You ask if GTMO’s exceptional legal status justifies the base being used as a detention camp. Do you think that American politicians intentionally planned for GTMO to be exempt from legal status? I think that the fact that the base was awarded this status over a century ago was a happy coincidence for those looking for a place to detain people. GTMO’s current use was an unintended consequence of decisions made in 1903.
You see GTMO’s presence in the Cuban landscape as “a continued narrative of imperial expansion.” Do you think that GTMO’s location in Cuba is what makes it important, or could we have a detention camp somewhere else in the world and be having this same conversation? Are the current activities going on at GTMO and their implications directly linked Guantanamo’s history when the United States first acquired the base? Has our “narrative of imperial expansion” taken a straight course or turned onto a new path?

– Amanda Tester, student at Arizona State University

October 9, 2012 3:48 amAndrea Field wrote:

Looking at the geography of Guantánamo Bay provides significant insights into the base’s history, as you pointed out in your post. One of the interesting aspects of Guantánamo’s history is the disparity between the fact imperial powers viewed the bay as one of the best natural ports in the world due to its wide mouth, deep water, and strategic location along the Windward Passage, and the reality that, until the Americans built their coaling station, imperial presence in the bay seldom lived up to that potential. One of the ideas we discussed at ASU is that there are really two geographies in Guantánamo: the water geography appealing to naval interests and the land geography that was less appealing to imperial powers. During Spanish rule, the crown continually refused efforts to develop Guantánamo because it was isolated from Havana, the site of political power. The Oriente Province, where Guantánamo is located, was historically Cuba’s “frontier”—available land divided by numerous mountain valleys, making it irregular and useful for small landowners. Isolated from state authority, the province an important source of revolutionary stirrings from the Spanish occupation to Cuban Revolution. The position of Guantánamo within the larger geography of Cuba arguably benefitted the American military base. Naturally protected by mountains on the inland, the base defenses were built up over decades—only building fortifications as threats developed, such as a potential German land invasion during the World Wars or the Castro government’s transition to communism during the Cold War.
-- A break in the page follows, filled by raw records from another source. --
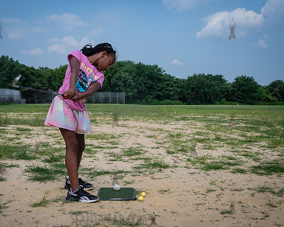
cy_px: 121
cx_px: 134
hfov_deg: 38.8
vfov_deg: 31.4
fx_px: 403
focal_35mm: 48
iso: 160
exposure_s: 1/1250
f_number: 5
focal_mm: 37
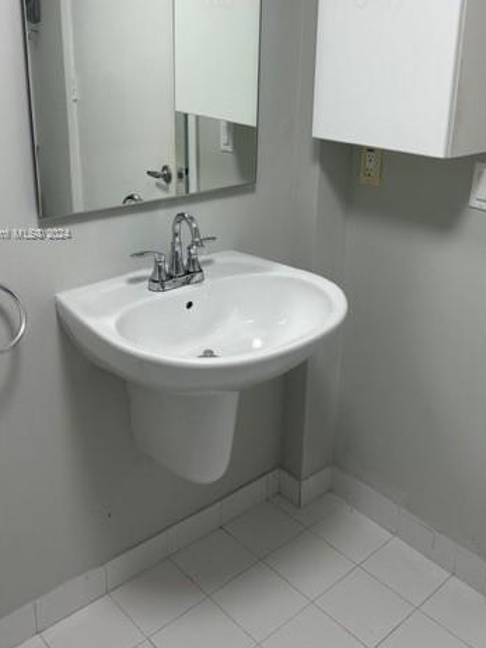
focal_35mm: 36
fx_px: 673
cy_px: 234
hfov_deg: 39.7
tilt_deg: -17.3
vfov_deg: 50.7
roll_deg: -0.8
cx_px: 245
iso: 64
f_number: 1.5
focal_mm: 5.7
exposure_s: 1/120
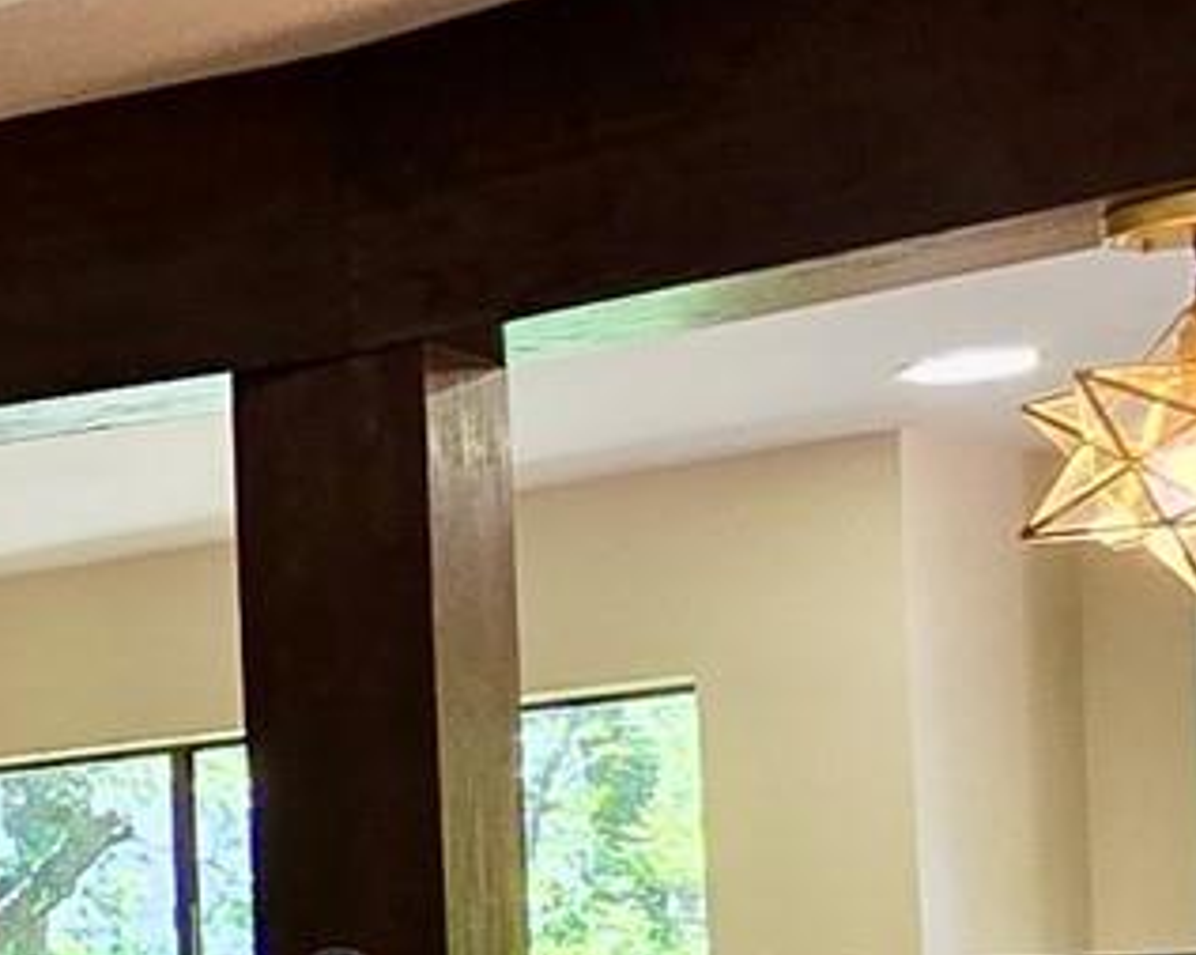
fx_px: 2900
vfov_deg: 18.0
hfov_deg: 13.6
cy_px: 1047
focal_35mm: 82
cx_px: -1905
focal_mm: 2.2
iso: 80
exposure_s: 1/60
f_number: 2.2
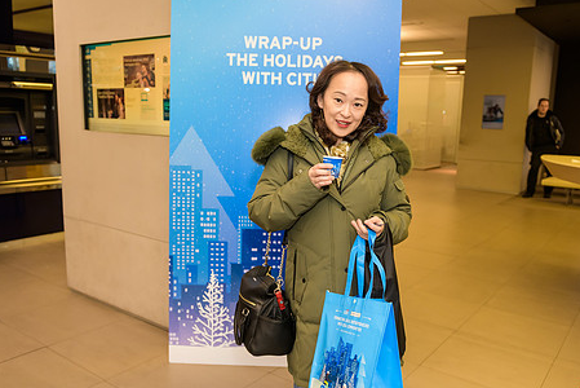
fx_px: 500
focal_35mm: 31
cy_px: 204
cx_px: 297
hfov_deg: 60.2
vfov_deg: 42.4
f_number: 3.2
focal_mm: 24
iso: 800
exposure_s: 1/125
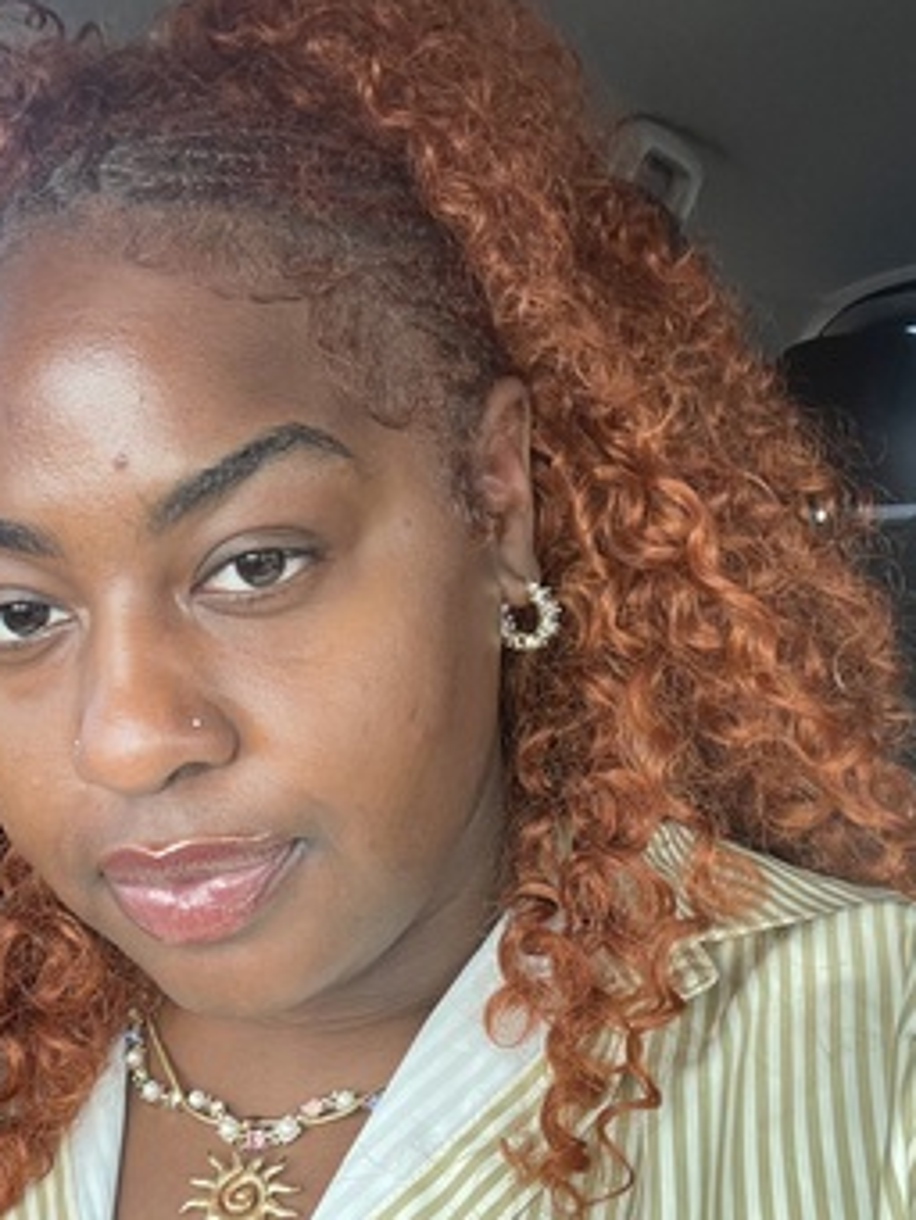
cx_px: 392
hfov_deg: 32.8
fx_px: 1551
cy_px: 458
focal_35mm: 44
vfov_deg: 42.6
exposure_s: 1/63
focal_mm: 2.71
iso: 80
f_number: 2.2
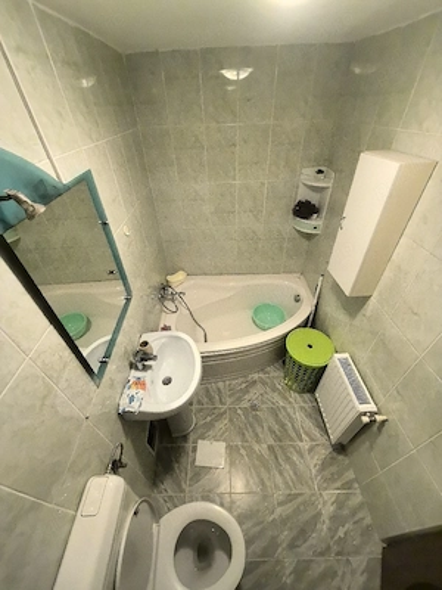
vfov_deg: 106.2
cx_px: 221
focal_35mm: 13
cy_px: 295
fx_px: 221
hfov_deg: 89.9
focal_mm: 1.95
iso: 320
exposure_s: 1/50
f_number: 2.2
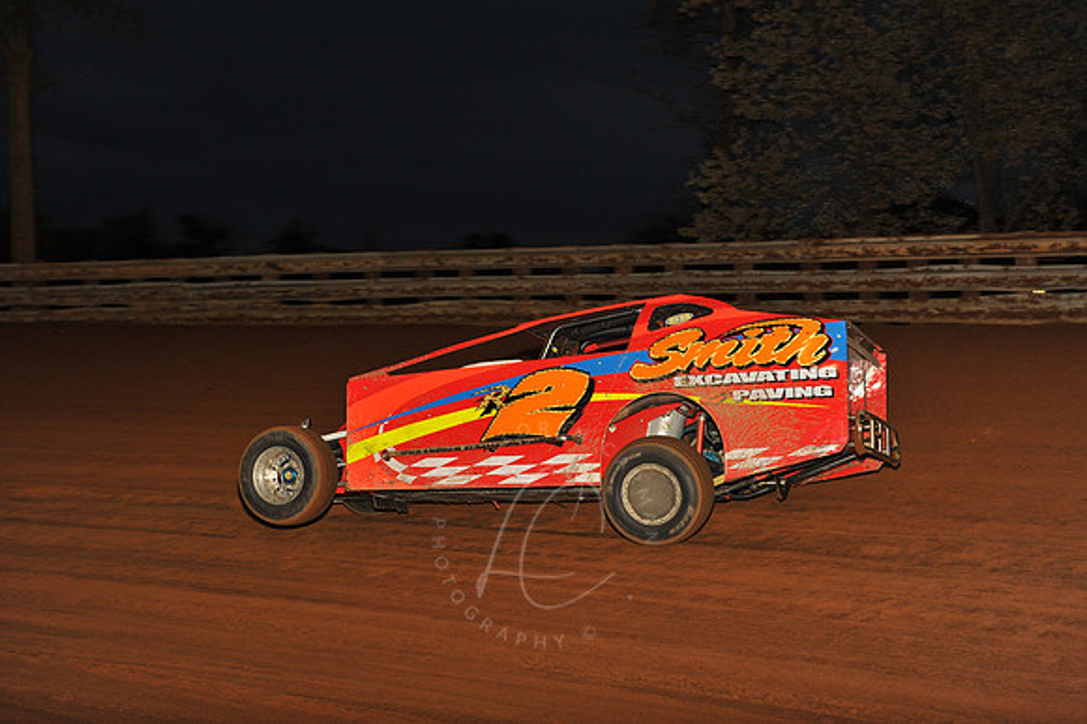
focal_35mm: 70
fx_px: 2112
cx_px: 544
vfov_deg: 19.4
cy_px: 362
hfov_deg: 28.9
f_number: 7.1
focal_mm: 70
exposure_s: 1/320
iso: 500
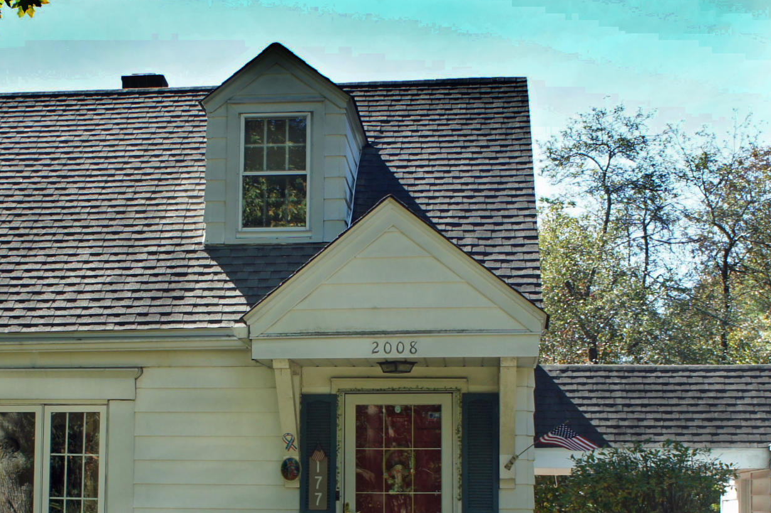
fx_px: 1413
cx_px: 334
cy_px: 387
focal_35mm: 66
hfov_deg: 30.5
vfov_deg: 20.4
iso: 200
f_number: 5.6
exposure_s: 1/80
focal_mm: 18
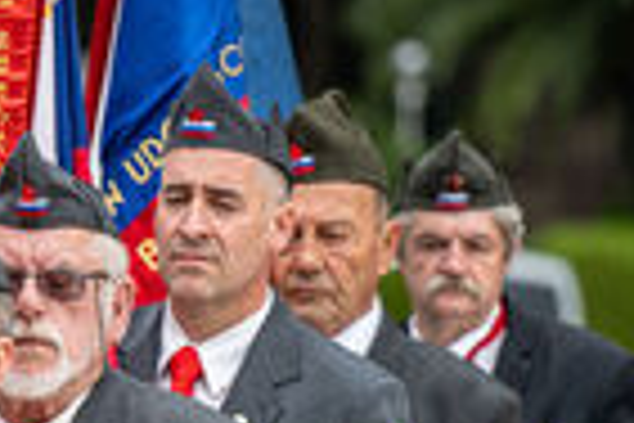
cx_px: -76
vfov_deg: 3.2
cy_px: 446
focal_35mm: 435
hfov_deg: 4.7
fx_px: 7660
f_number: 2.8
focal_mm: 135
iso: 72
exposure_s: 1/400
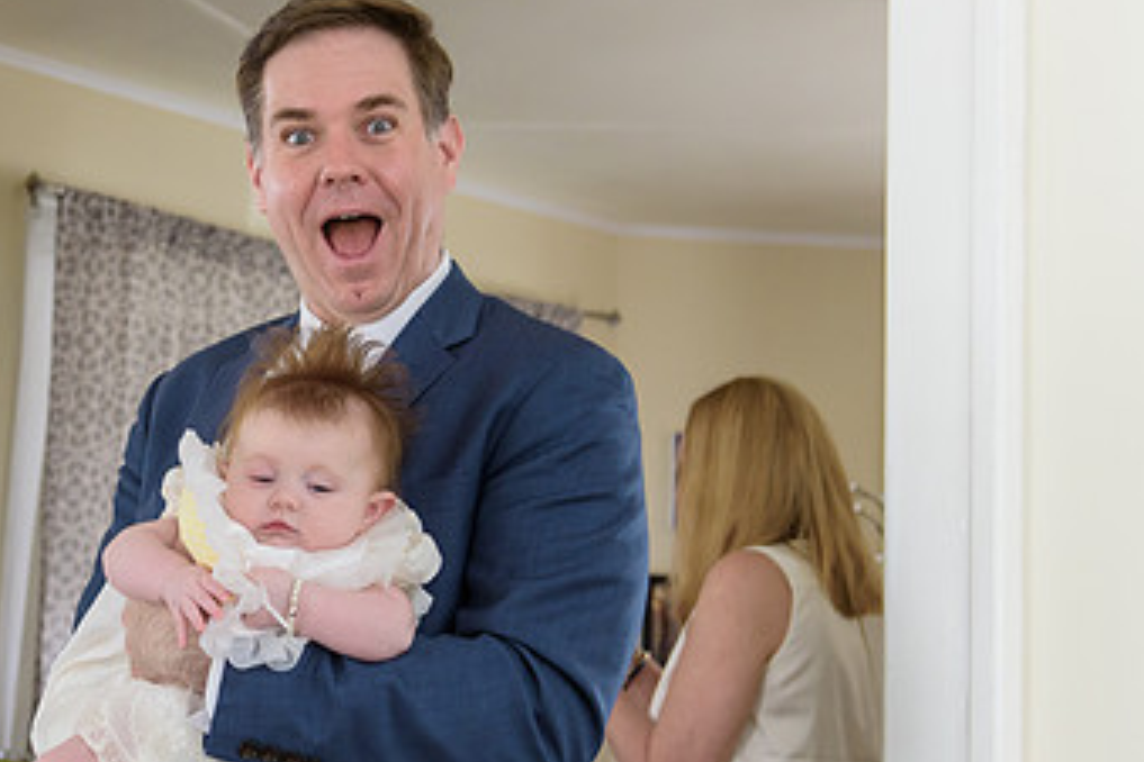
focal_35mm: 65
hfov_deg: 30.2
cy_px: 470
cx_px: 219
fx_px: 2065
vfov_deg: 20.9
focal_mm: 38
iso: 1600
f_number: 3.2
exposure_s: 1/125
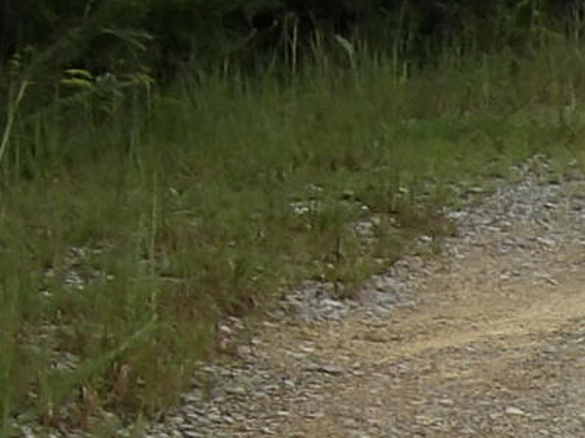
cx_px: 1169
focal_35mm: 293
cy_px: 621
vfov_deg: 5.0
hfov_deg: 6.6
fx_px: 4950
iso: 100
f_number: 3.7
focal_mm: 7
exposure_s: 1/397
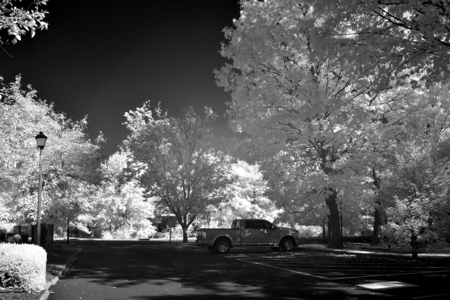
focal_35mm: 36
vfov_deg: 36.9
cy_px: 150
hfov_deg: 53.1
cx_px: 225
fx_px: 450
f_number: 10
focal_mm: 24
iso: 2000
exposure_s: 1/80
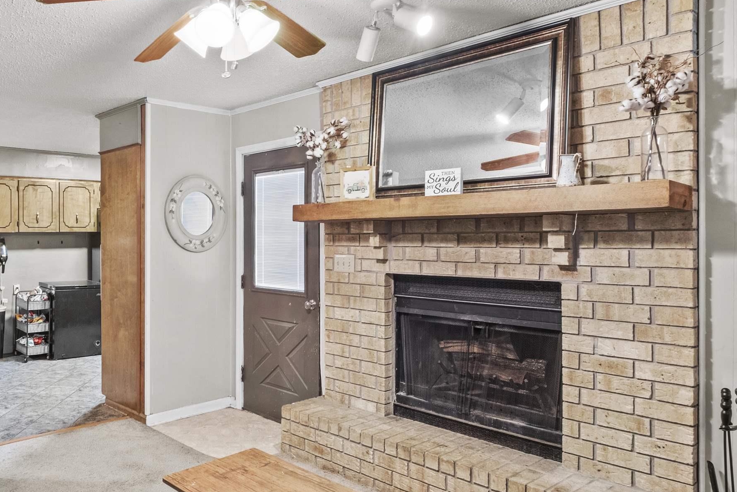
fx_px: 532
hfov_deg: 66.8
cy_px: 228
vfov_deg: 49.5
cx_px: 225
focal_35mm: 26
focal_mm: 10
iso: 800
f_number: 8
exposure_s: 4
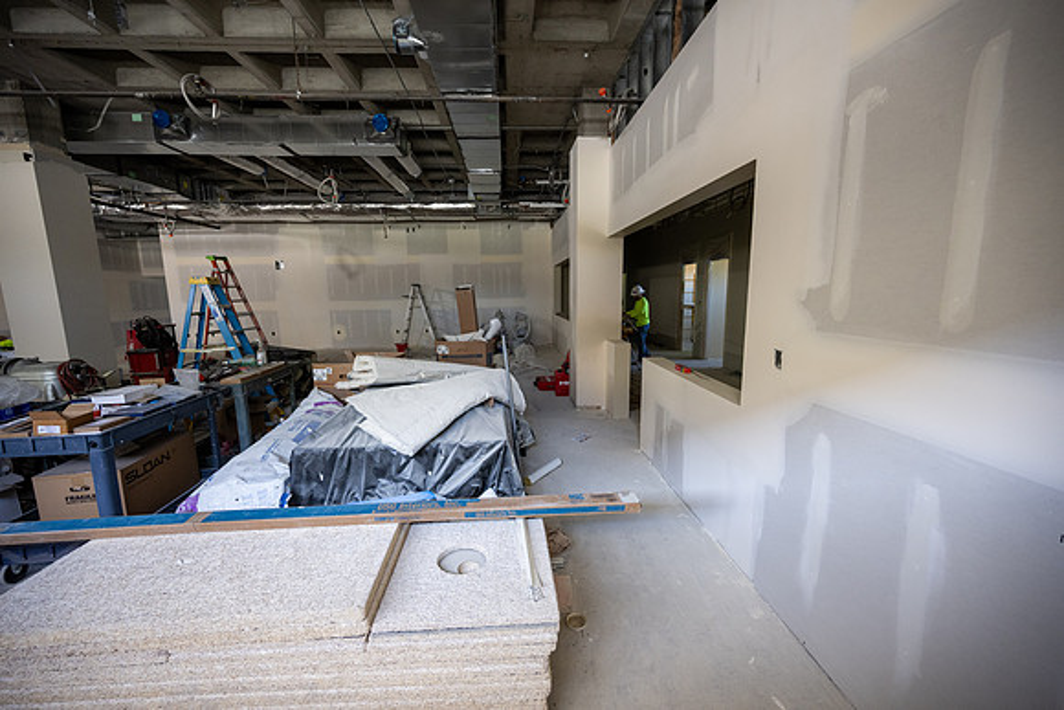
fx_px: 414
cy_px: 355
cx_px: 532
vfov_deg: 81.2
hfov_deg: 104.2
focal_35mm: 14
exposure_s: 1/100
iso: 1600
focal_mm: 14
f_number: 4
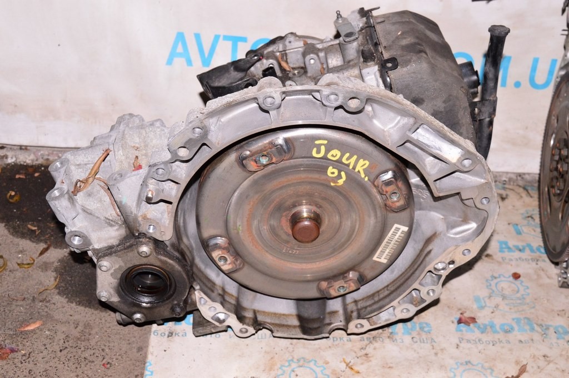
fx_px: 711
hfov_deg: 43.6
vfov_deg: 29.8
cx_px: 284
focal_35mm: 45
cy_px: 189
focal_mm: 30
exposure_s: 1/160
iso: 1600
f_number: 8
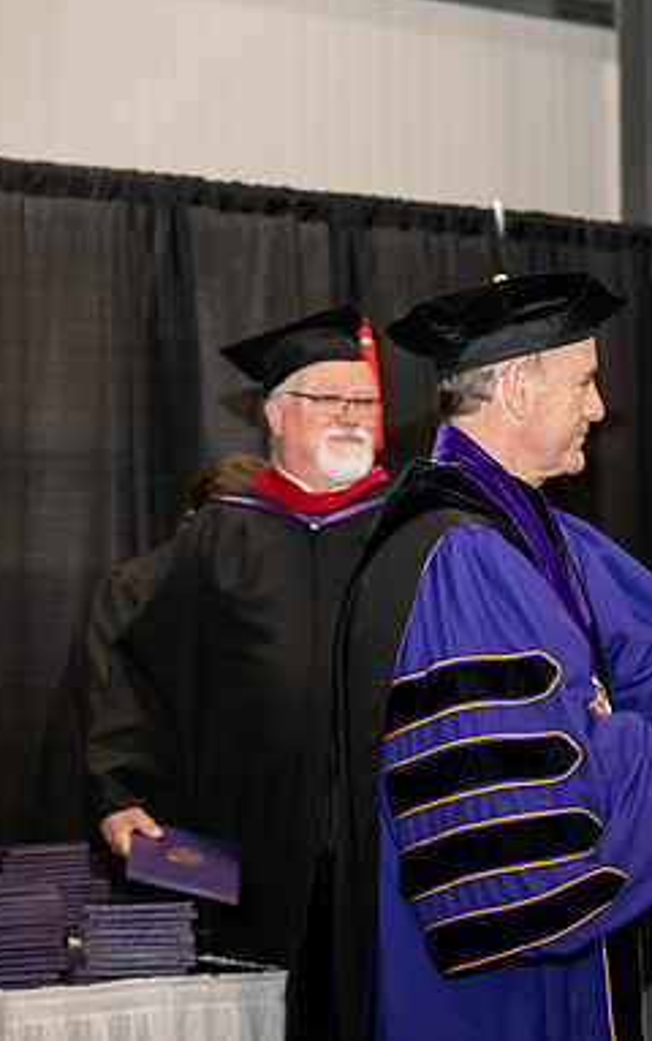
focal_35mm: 108
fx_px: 3065
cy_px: 518
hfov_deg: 11.9
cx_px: 769
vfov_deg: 19.3
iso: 2000
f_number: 5
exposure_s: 1/200
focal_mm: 70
I think your connection between geography and the present political conflict around Guantánamo is particularly astute. I would add a question about whether Guantánamo’s physical isolation, both from the United States and the rest of Cuba, was also a consideration in turning the base into a detention camp. Unlike other US permanent foreign bases, Guantánamo is separate from civilian populations. Could this physical isolation have translated into symbolic isolation, making it possible for the events at Guantánamo to be interpreted as outside of international law?